If I sleep with another man's wife, THAT MAN WILL KILL ME. God doesn't want to keep you from having fun, but He does want to keep you safe. Foolish as that is on His part, He loves us even though we go our own belligerent way. What we want, when we want it, blah blah blah: it does sound, indeed like an impetuous child. Each and every one of us do. But God has given us the command for our own good, He has asked that we sit down with Him and reason things out. He has told us, puny mortals, what is demanded of us: that we "act justly and love mercy and to walk humbly with your God" (Micah 6:8). Now that doesn't sound like the voice of a mad tyrant who wants to control my every move and demand that I do nothing but worship Him? No, but it does sound like the voice of a lover who wants the best for us and has given Himself for us that we might be with Him. Once you put your trust in Him, He calls you friend! (John 15:15) It is for that love, the love of God's mercy and His own humility, that I ask to enter the Kingdom. It is for love of Him that I do all things. For He loves us so much to give us what we want, every one. If we want Him, we can have all of Him, but even if that is for us to go our own way, He allows that and... well, then I agree with Hitchens (and you) ... you probably will dislike heaven.

Anonymous said...

The moral argument on where do our morals come from (to which I think you partly allude to), is one that can be debated ad infinitum, and probably will be.

As an atheist I find it nieve, at best highly improbable, when believers in monotheistic religions try to tell us that our morals are taught and/or given to us by God.

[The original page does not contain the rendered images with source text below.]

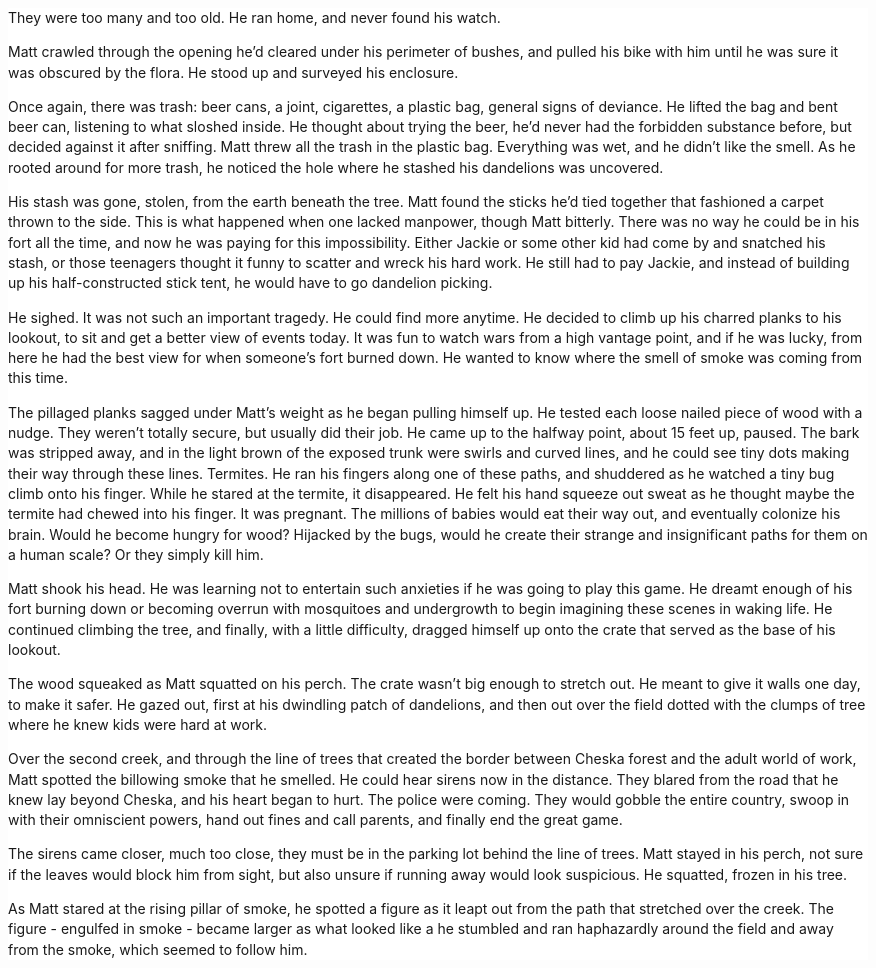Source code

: They were too many and too old. He ran home, and never found his watch.

Matt crawled through the opening he’d cleared under his perimeter of bushes, and pulled his bike with him until he was sure it was obscured by the flora. He stood up and surveyed his enclosure.

Once again, there was trash: beer cans, a joint, cigarettes, a plastic bag, general signs of deviance. He lifted the bag and bent beer can, listening to what sloshed inside. He thought about trying the beer, he’d never had the forbidden substance before, but decided against it after sniffing. Matt threw all the trash in the plastic bag. Everything was wet, and he didn’t like the smell. As he rooted around for more trash, he noticed the hole where he stashed his dandelions was uncovered.

His stash was gone, stolen, from the earth beneath the tree. Matt found the sticks he’d tied together that fashioned a carpet thrown to the side. This is what happened when one lacked manpower, though Matt bitterly. There was no way he could be in his fort all the time, and now he was paying for this impossibility. Either Jackie or some other kid had come by and snatched his stash, or those teenagers thought it funny to scatter and wreck his hard work. He still had to pay Jackie, and instead of building up his half-constructed stick tent, he would have to go dandelion picking.

He sighed. It was not such an important tragedy. He could find more anytime. He decided to climb up his charred planks to his lookout, to sit and get a better view of events today. It was fun to watch wars from a high vantage point, and if he was lucky, from here he had the best view for when someone’s fort burned down. He wanted to know where the smell of smoke was coming from this time.

The pillaged planks sagged under Matt’s weight as he began pulling himself up. He tested each loose nailed piece of wood with a nudge. They weren’t totally secure, but usually did their job. He came up to the halfway point, about 15 feet up, paused. The bark was stripped away, and in the light brown of the exposed trunk were swirls and curved lines, and he could see tiny dots making their way through these lines. Termites. He ran his fingers along one of these paths, and shuddered as he watched a tiny bug climb onto his finger. While he stared at the termite, it disappeared. He felt his hand squeeze out sweat as he thought maybe the termite had chewed into his finger. It was pregnant. The millions of babies would eat their way out, and eventually colonize his brain. Would he become hungry for wood? Hijacked by the bugs, would he create their strange and insignificant paths for them on a human scale? Or they simply kill him.

Matt shook his head. He was learning not to entertain such anxieties if he was going to play this game. He dreamt enough of his fort burning down or becoming overrun with mosquitoes and undergrowth to begin imagining these scenes in waking life. He continued climbing the tree, and finally, with a little difficulty, dragged himself up onto the crate that served as the base of his lookout.

The wood squeaked as Matt squatted on his perch. The crate wasn’t big enough to stretch out. He meant to give it walls one day, to make it safer. He gazed out, first at his dwindling patch of dandelions, and then out over the field dotted with the clumps of tree where he knew kids were hard at work.

Over the second creek, and through the line of trees that created the border between Cheska forest and the adult world of work, Matt spotted the billowing smoke that he smelled. He could hear sirens now in the distance. They blared from the road that he knew lay beyond Cheska, and his heart began to hurt. The police were coming. They would gobble the entire country, swoop in with their omniscient powers, hand out fines and call parents, and finally end the great game.

The sirens came closer, much too close, they must be in the parking lot behind the line of trees. Matt stayed in his perch, not sure if the leaves would block him from sight, but also unsure if running away would look suspicious. He squatted, frozen in his tree.

As Matt stared at the rising pillar of smoke, he spotted a figure as it leapt out from the path that stretched over the creek. The figure - engulfed in smoke - became larger as what looked like a he stumbled and ran haphazardly around the field and away from the smoke, which seemed to follow him.
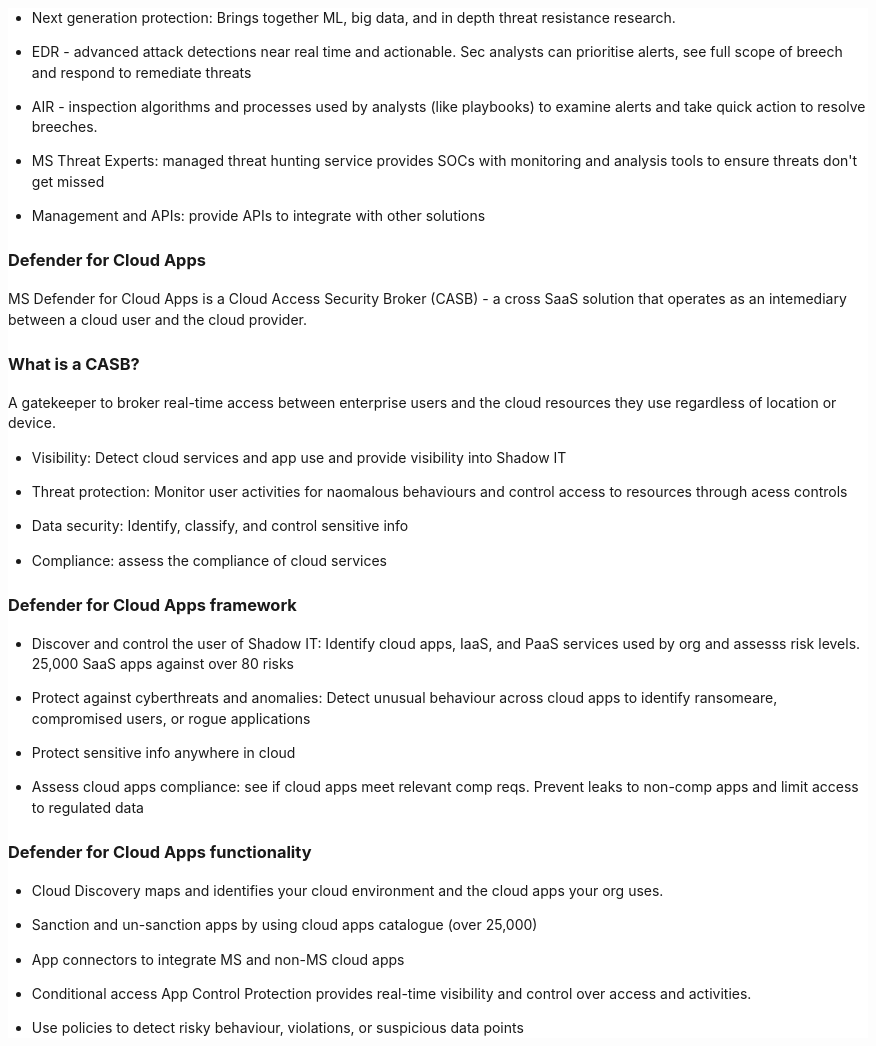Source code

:- Next generation protection: Brings together ML, big data, and in depth threat resistance research.

- EDR - advanced attack detections near real time and actionable. Sec analysts can prioritise alerts, see full scope of breech and respond to remediate threats

- AIR - inspection algorithms and processes used by analysts (like playbooks) to examine alerts and take quick action to resolve breeches.

- MS Threat Experts: managed threat hunting service provides SOCs with monitoring and analysis tools to ensure threats don't get missed

- Management and APIs: provide APIs to integrate with other solutions

### Defender for Cloud Apps

MS Defender for Cloud Apps is a Cloud Access Security Broker (CASB) - a cross SaaS solution that operates as an intemediary between a cloud user and the cloud provider.

### What is a CASB?

A gatekeeper to broker real-time access between enterprise users and the cloud resources they use regardless of location or device. 

- Visibility: Detect cloud services and app use and provide visibility into Shadow IT

- Threat protection: Monitor user activities for naomalous behaviours and control access to resources through acess controls

- Data security: Identify, classify, and control sensitive info

- Compliance: assess the compliance of cloud services

### Defender for Cloud Apps framework

- Discover and control the user of Shadow IT: Identify cloud apps, IaaS, and PaaS services used by org and assesss risk levels. 25,000 SaaS apps against over 80 risks

- Protect against cyberthreats and anomalies:  Detect unusual behaviour across cloud apps to identify ransomeare, compromised users, or rogue applications

- Protect sensitive info anywhere in cloud

- Assess cloud apps compliance: see if cloud apps meet relevant comp reqs. Prevent leaks to non-comp apps and limit access to regulated data

### Defender for Cloud Apps functionality

- Cloud Discovery maps and identifies your cloud environment and the cloud apps your org uses.

- Sanction and un-sanction apps by using cloud apps catalogue (over 25,000)

- App connectors to integrate MS and non-MS cloud apps 

- Conditional access App Control Protection provides real-time visibility and control over access and activities.

- Use policies to detect risky behaviour, violations, or suspicious data points
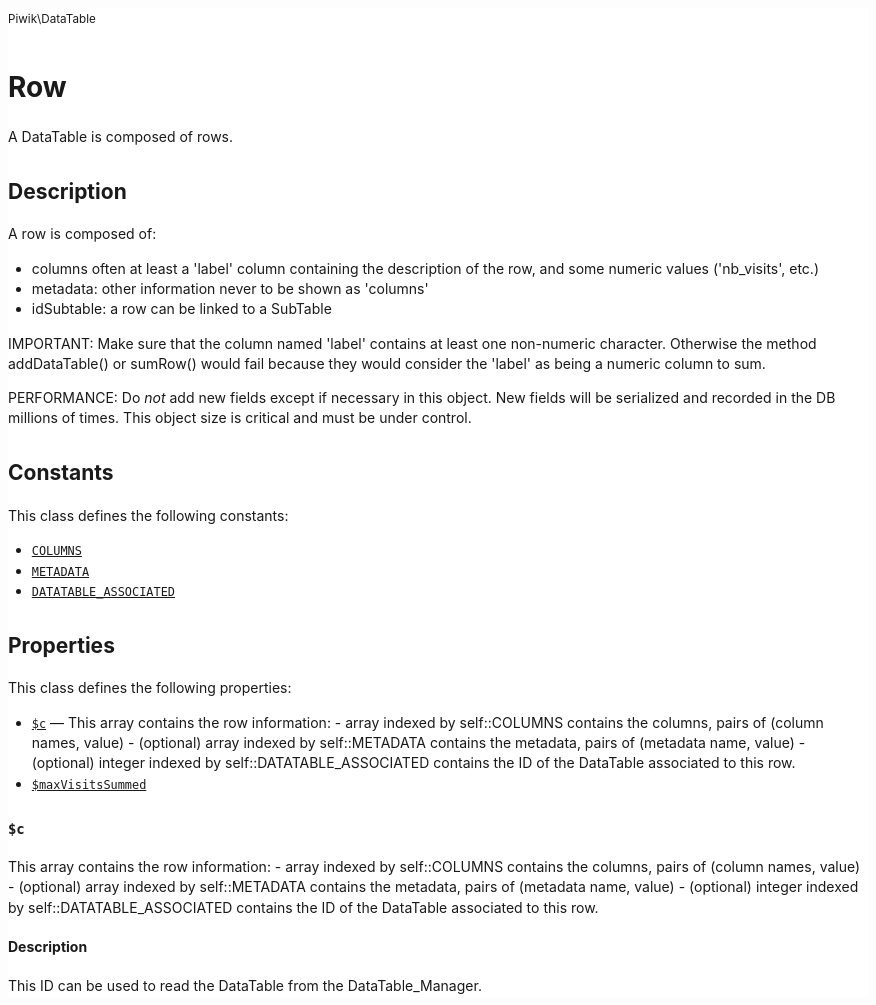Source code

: <small>Piwik\DataTable</small>

Row
===

A DataTable is composed of rows.

Description
-----------

A row is composed of:
- columns often at least a &#039;label&#039; column containing the description
       of the row, and some numeric values (&#039;nb_visits&#039;, etc.)
- metadata: other information never to be shown as &#039;columns&#039;
- idSubtable: a row can be linked to a SubTable

IMPORTANT: Make sure that the column named &#039;label&#039; contains at least one non-numeric character.
           Otherwise the method addDataTable() or sumRow() would fail because they would consider
           the &#039;label&#039; as being a numeric column to sum.

PERFORMANCE: Do *not* add new fields except if necessary in this object. New fields will be
             serialized and recorded in the DB millions of times. This object size is critical and must be under control.


Constants
---------

This class defines the following constants:

- [`COLUMNS`](#COLUMNS)
- [`METADATA`](#METADATA)
- [`DATATABLE_ASSOCIATED`](#DATATABLE_ASSOCIATED)

Properties
----------

This class defines the following properties:

- [`$c`](#$c) &mdash; This array contains the row information: - array indexed by self::COLUMNS contains the columns, pairs of (column names, value) - (optional) array indexed by self::METADATA contains the metadata,  pairs of (metadata name, value) - (optional) integer indexed by self::DATATABLE_ASSOCIATED contains the ID of the DataTable associated to this row.
- [`$maxVisitsSummed`](#$maxVisitsSummed)

### `$c` <a name="c"></a>

This array contains the row information: - array indexed by self::COLUMNS contains the columns, pairs of (column names, value) - (optional) array indexed by self::METADATA contains the metadata,  pairs of (metadata name, value) - (optional) integer indexed by self::DATATABLE_ASSOCIATED contains the ID of the DataTable associated to this row.

#### Description

This ID can be used to read the DataTable from the DataTable_Manager.
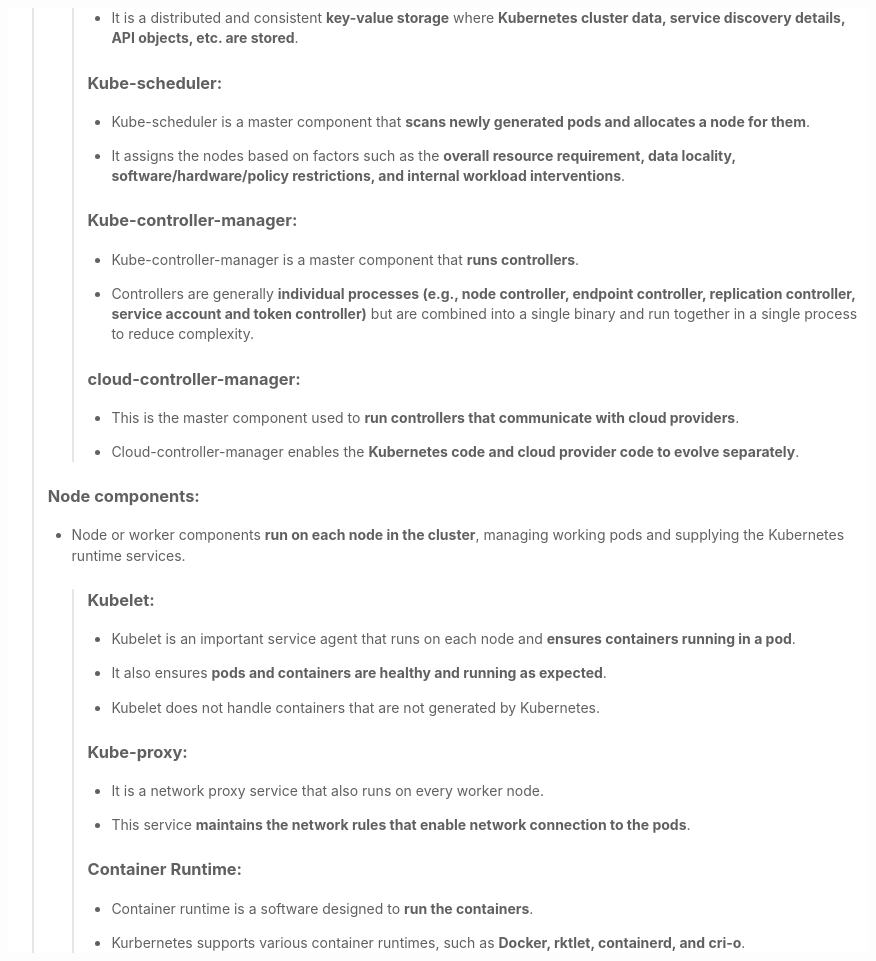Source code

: >> - It is a distributed and consistent **key-value storage** where **Kubernetes cluster data, service discovery details, API objects, etc. are stored**. 
>>
>> ### Kube-scheduler: 
>>
>> - Kube-scheduler is a master component that **scans newly generated pods and allocates a node for them**. 
>>
>> - It assigns the nodes based on factors such as the **overall resource requirement, data locality, software/hardware/policy restrictions, and internal workload interventions**. 
>>
>> ### Kube-controller-manager: 
>>
>> - Kube-controller-manager is a master component that **runs controllers**. 
>>
>> - Controllers are generally **individual processes (e.g., node controller, endpoint controller, replication controller, service account and token controller)** but are combined into a single binary and run together in a single process to reduce complexity. 
>>
>> ### cloud-controller-manager: 
>>
>> - This is the master component used to **run controllers that communicate with cloud providers**. 
>>
>> - Cloud-controller-manager enables the **Kubernetes code and cloud provider code to evolve separately**. 
>>
>
> ### Node components: 
>
> - Node or worker components **run on each node in the cluster**, managing working pods and supplying the Kubernetes runtime services. 
>
>> ### Kubelet: 
>>
>> - Kubelet is an important service agent that runs on each node and **ensures containers running in a pod**. 
>>
>> - It also ensures **pods and containers are healthy and running as expected**. 
>>
>> - Kubelet does not handle containers that are not generated by Kubernetes. 
>>
>> ### Kube-proxy: 
>>
>> - It is a network proxy service that also runs on every worker node. 
>>
>> - This service **maintains the network rules that enable network connection to the pods**. 
>>
>> ### Container Runtime: 
>>
>> - Container runtime is a software designed to **run the containers**. 
>>
>> - Kurbernetes supports various container runtimes, such as **Docker, rktlet, containerd, and cri-o**. 
>>
>

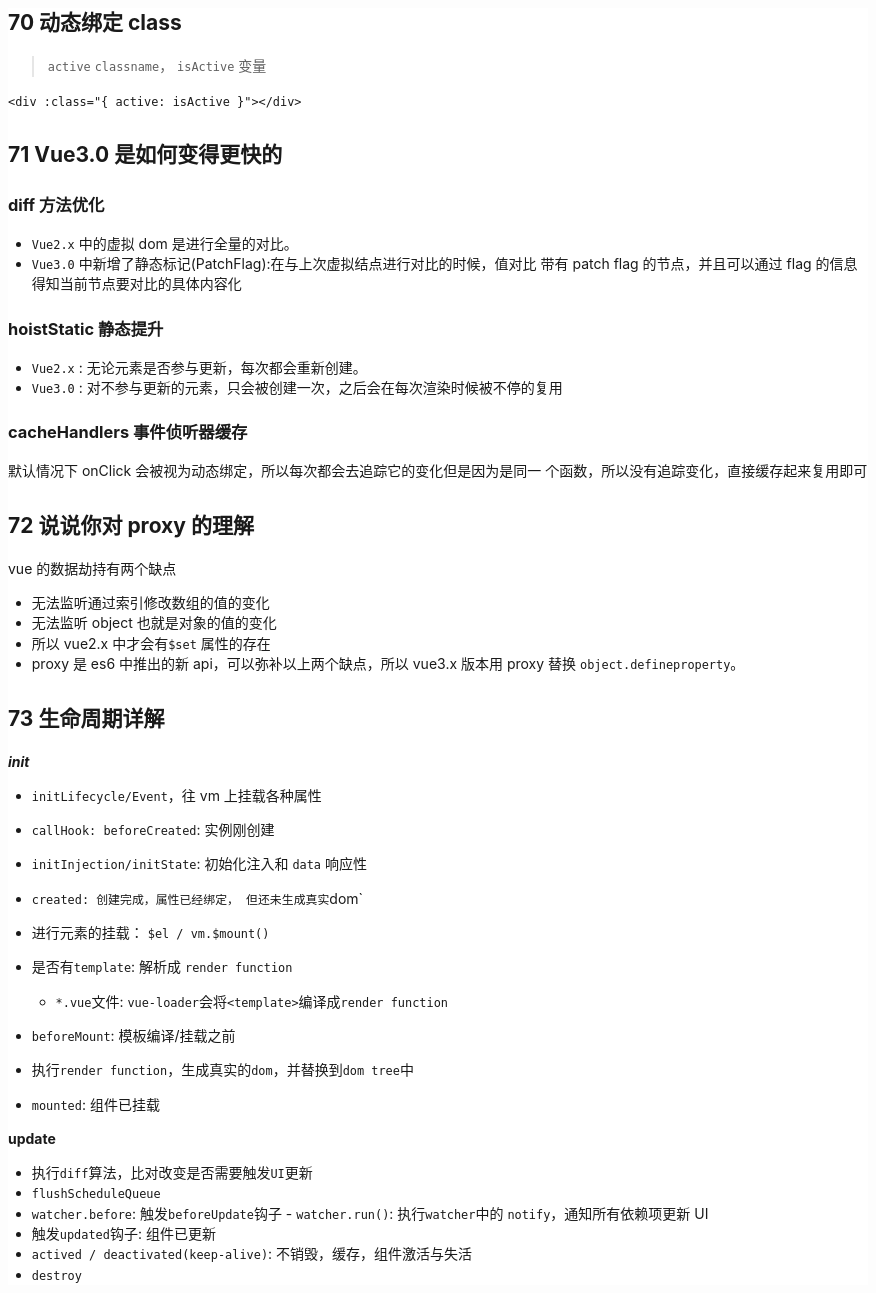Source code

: ## 70 动态绑定 class

> `active` `classname`， `isActive` 变量

    <div :class="{ active: isActive }"></div>

## 71 Vue3.0 是如何变得更快的

### diff 方法优化

- `Vue2.x` 中的虚拟 dom 是进行全量的对比。
- `Vue3.0` 中新增了静态标记(PatchFlag):在与上次虚拟结点进行对比的时候，值对比 带有 patch flag 的节点，并且可以通过 flag 的信息得知当前节点要对比的具体内容化

### hoistStatic 静态提升

- `Vue2.x` : 无论元素是否参与更新，每次都会重新创建。
- `Vue3.0` : 对不参与更新的元素，只会被创建一次，之后会在每次渲染时候被不停的复用

### cacheHandlers 事件侦听器缓存

默认情况下 onClick 会被视为动态绑定，所以每次都会去追踪它的变化但是因为是同一 个函数，所以没有追踪变化，直接缓存起来复用即可

## 72 说说你对 proxy 的理解

vue 的数据劫持有两个缺点

- 无法监听通过索引修改数组的值的变化
- 无法监听 object 也就是对象的值的变化
- 所以 vue2.x 中才会有`$set` 属性的存在
- proxy 是 es6 中推出的新 api，可以弥补以上两个缺点，所以 vue3.x 版本用 proxy 替换 `object.defineproperty`。

## 73 生命周期详解

**_init_**

- `initLifecycle/Event`，往 vm 上挂载各种属性
- `callHook: beforeCreated`: 实例刚创建
- `initInjection/initState`: 初始化注入和 `data` 响应性
- `created: 创建完成，属性已经绑定， 但还未生成真实`dom\`
- 进行元素的挂载： `$el / vm.$mount()`
- 是否有`template`: 解析成 `render function`

  - `*.vue`文件: `vue-loader`会将`<template>`编译成`render function`

- `beforeMount`: 模板编译/挂载之前
- 执行`render function`，生成真实的`dom`，并替换到`dom tree`中
- `mounted`: 组件已挂载

**update**

- 执行`diff`算法，比对改变是否需要触发`UI`更新
- `flushScheduleQueue`
- `watcher.before`: 触发`beforeUpdate`钩子 - `watcher.run()`: 执行`watcher`中的 `notify`，通知所有依赖项更新 UI
- 触发`updated`钩子: 组件已更新
- `actived / deactivated(keep-alive)`: 不销毁，缓存，组件激活与失活
- `destroy`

In the Christian cult we are led to believe that a group of murderous adulterers (for that's what we would have apparently been before God revealed himself) were led to the bottom of Mount Sinai, where Moses had a deep chat with God who carved out the 10 commandments and suddenly the foundations for good moral living were born. At which point they all miraculously became able to tell the difference between right and wrong, and how to live within society.

I think it is more likely that as people we have had to learn how to live together over 10s of thousands of years and, through trial and error, have established a strong moral code. The primary basis of which would be the Golden Rule: Don't do to others, that which you wouldn't have done to yourself. I would even go further to say that I think it fairly likely that this was adopted very early on.

Sorry I haven't got time to come back to everything you said, but at least that covers a point on one strand of what you were saying.

David England said...

Anonymous, you say that the primary basis of the “strong moral code” that has developed over the tens of thousands of years that we learned to live together is the Golden Rule, but that doesn’t square with my understanding of history. If the Golden Rule was really the foundation of humanities morals, then how do you account for the almost constant warring and bloodshed, the enslaving and genocide of entire nations and peoples? This doesn’t really seem to fit the idea of “Don't do to others, that which you wouldn't have done to yourself.”

Also, Christians don’t claim that you need God to tell the difference between right and wrong (although He certainly helps us re-orient our moral compass to True North), just that the existence of God provides a better reason for the existence of right and wrong than alternative explanations.

Robin said...

it is never really a discussion of who "told us" where morals come from but whether or not they are actually right or wrong. If one contends that there are things that are wrong in the world, anything wrong actually, even one thing, then that means there is a standard of right and wrong outside and separate from humanity. That makes it a "law of nature" so to speak, something built into the universe. something not matter, nor energy. a type of information really. Information must have a sender - one of the rules of information theory. A law that has a standard, a standard set ... by "Someone" (a personal-non-human-being) wholly (holy?) apart from the known physical universe ... someone who makes laws that seem only to apply to humans.

thats my 10:20 at night before i go to bed response, but for a further, though popular level (ie, not overly scholarly) response, i suggest Timothy Keller's The Reason for God.